-- begin READING TEXT --
Once we headed back to Toronto we got to enjoy some real holiday weather, the beautiful snowy mountains of upstate New York.
On Saturday we celebrated the Finnish holiday "Little Christmas". I got a Little Christmas present from Mom that I really needed, a new pair of warm socks for winter season.
Back in Toronto we decided to get some of our Christmas shopping done. Yorkdale mall was beautifully decorated for the holiday season.
This year the Eaton centre downtown Toronto is inhabited by some really big reindeer. I love this time of year, I love decorating the house for the holidays and planning what to cook for Christmas dinner.
I have so many blessings in my life, all wonderful gifts from God. When I look through the photos on my camera I'm reminded of how many amazing gifts I have received from God just this past year. I got to travel to sunny California with my husband, I got to enjoy reading great books and fun movie nights. I spent many weekends downtown strolling along the lake shore and enjoying dinners at my favorite restaurants. This fall I got so much joy from looking at all the beautifully colored trees on a sunny day.
If we look for them we can find beautiful blessings sprinkled all over our lives. These are all beautiful gifts from God that we are meant to enjoy and be thankful for. Except for enjoying the blessings we have been given we also have the chance to be a blessing to others, as we live out our Christian faith.
We can offer help to someone in need, we can be there to listen and give support when someone in going through a difficult time. When we make the extra effort and take the time to be there for someone we will be a blessing in their life. Who do you know that you could be a blessing to this week? When we love and serve each other the world gets less cold and lonely.
I'm a thinker, or at least that's what people keep telling me. I spend a lot of my free time thinking about life and love and about everything that goes on in our world. Ten years ago I was a university student so it was natural for me to be thinking about the future and how I wanted to live my life. I suddenly realized that I didn't even know what the point with life is. I felt a need to figure out what the point with life is before I could decide in what direction my life should be heading.
Most people don't think like this, most people just do what others do. I read somewhere that the majority of humans start to think about the point of life in their sixties or seventies. I have a highly sensitive personality and the need to find meaning in life early rather than later is apparently common for this type of personality. I ended up spending most of my twenties trying to figure out what we are all here for and what life really is about. The commonly accepted idea in modern society is that there is no particular reason at all why we are here, we can all spend our lives how we want.
-- end READING TEXT --
» **GIVEN EXERCISE A**:
Answer these questions from the blog post:
(i) What Little Christmas present did the writer get from Mom?
(ii) What does the Eaton centre downtown Toronto hold this year?
(iii) According to what the writer read, at what ages do most humans start to think about the point of life?
» **GIVEN EXERCISE B**:
Resume the blog post on holidays, blessings and the meaning of life, picking up right after its final sentence.
The records that follow are separate material with no connection to the blog post.
-- begin RECORD EXTRACTS --
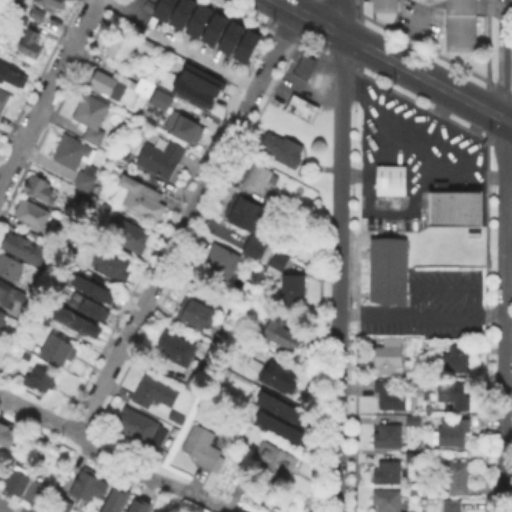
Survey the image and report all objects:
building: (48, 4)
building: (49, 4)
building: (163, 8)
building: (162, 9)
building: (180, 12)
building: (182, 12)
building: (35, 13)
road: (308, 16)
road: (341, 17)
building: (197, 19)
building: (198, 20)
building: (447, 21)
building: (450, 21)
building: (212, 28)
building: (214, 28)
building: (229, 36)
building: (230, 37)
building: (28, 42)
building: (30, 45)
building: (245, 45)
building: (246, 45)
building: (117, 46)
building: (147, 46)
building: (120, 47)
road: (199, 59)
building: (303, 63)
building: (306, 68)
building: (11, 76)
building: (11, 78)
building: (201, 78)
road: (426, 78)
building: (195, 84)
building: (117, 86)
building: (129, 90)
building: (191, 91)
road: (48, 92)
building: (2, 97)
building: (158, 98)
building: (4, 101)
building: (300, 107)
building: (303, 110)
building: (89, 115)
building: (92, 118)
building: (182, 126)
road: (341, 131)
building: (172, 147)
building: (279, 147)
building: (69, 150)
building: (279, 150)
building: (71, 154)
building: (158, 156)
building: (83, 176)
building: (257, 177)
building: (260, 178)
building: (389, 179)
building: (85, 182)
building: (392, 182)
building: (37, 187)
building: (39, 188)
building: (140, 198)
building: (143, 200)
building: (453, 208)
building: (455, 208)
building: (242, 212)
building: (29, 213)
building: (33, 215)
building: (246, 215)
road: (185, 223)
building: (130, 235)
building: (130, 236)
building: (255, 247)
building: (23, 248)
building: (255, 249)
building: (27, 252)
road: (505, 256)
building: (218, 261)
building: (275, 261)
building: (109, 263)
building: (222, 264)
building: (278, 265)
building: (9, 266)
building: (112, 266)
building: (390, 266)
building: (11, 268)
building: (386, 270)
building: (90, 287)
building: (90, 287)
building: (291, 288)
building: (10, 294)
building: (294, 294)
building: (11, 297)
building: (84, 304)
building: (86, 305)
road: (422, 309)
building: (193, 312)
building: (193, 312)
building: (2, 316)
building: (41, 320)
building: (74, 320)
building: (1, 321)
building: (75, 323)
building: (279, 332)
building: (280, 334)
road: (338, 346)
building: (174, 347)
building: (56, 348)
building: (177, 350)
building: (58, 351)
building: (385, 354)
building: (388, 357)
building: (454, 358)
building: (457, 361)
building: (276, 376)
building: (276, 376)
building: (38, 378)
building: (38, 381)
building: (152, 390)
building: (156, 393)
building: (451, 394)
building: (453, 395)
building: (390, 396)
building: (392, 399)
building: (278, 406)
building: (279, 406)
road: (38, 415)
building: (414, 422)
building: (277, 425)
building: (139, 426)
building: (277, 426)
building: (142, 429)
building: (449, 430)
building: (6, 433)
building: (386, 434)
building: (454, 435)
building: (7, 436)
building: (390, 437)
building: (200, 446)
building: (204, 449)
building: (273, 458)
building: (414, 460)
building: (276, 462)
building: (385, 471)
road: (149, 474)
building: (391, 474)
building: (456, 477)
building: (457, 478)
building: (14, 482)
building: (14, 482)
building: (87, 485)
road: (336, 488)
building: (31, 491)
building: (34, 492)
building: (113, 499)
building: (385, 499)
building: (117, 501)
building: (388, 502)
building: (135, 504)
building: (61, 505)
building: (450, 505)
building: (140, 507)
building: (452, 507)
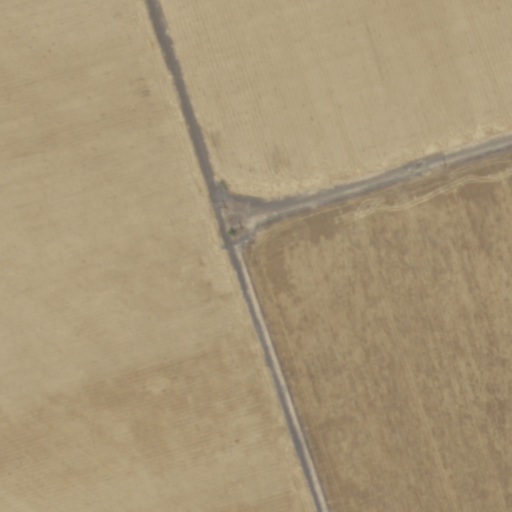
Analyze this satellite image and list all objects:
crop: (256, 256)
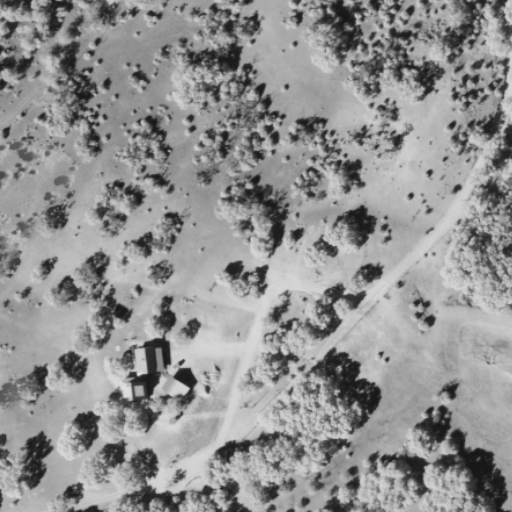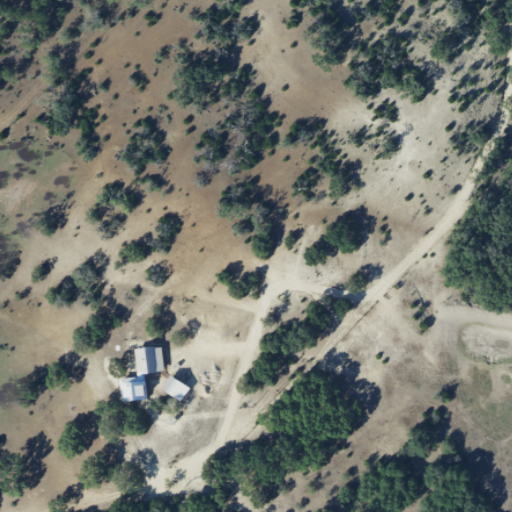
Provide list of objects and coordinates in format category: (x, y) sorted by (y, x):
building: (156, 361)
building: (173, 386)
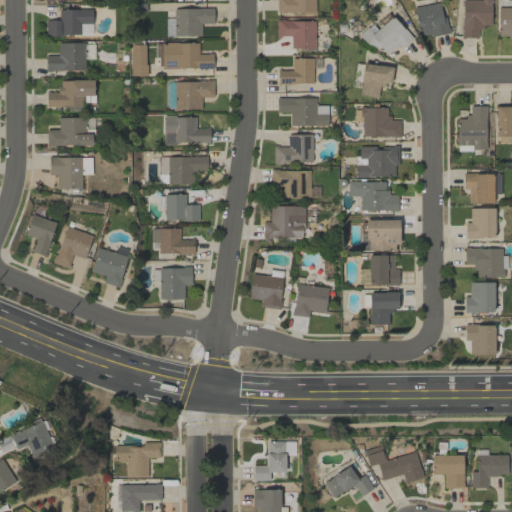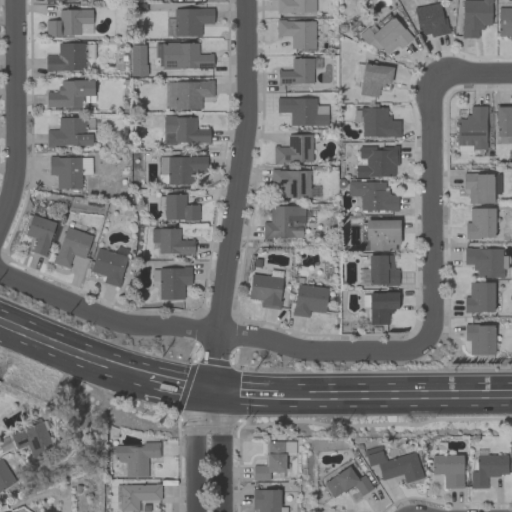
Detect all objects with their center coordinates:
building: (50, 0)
-- end RECORD EXTRACTS --
» **WRITTEN REPLY A**:
(i) A new pair of warm socks for winter season.
(ii) Some really big reindeer.
(iii) In their sixties or seventies.

» **WRITTEN REPLY B**:
We are free to choose how we spend our lives as long as we don't break too many laws. This world view sounds good at first thought, but the more I started looking at our world the less it made sense to me. I realized that what happens when we all live our lives how we want is that there seem to be few people caring for the poor and helping those who are hurting. I guess most of us don't want to care about others, so if we are free to choose we choose not to serve others. We choose to serve ourselves.
We are all aware that we are breaking a lot of "rules" with our modern lifestyles that really should have never been broken. We are fully aware that earth won't be able to sustain our lifestyles of mass consumption but there is little interest in changing the way we live. A world where everyone is free to live how they want sounds so nice, but when you take a closer look at what kind of world this lifestyle creates it becomes less attractive. A life of happiness and free choice is the modern ideal. This century has already been named "The Century of The Self".
A few years into my searching for the point with life I had to give up the idea of a world where everyone lives how they want. I realized that if I chose to live my life in a self-centred way it was going to leave an impact on the world that was far more negative than I was willing to accept. Half way into my twenties I was still no closer to figuring out the point with life than I had been a few years before. At this point I had a clear view of what was wrong with this world, but I didn't have any ideas for how it could be made right again.
One day my employer invited me to church. I didn't believe in God and tried to come up with some excuse not to go. I didn't want to seem impolite and it was important to keep the work relationship positive, so I agreed to go to church. I was expecting the worst since my earlier experiences of church weren't positive. I was very surprised to find that I actually ended up enjoying my first visit to this church. The church was a non denominational Christian church with 11 000 people attending Sunday service each weekend.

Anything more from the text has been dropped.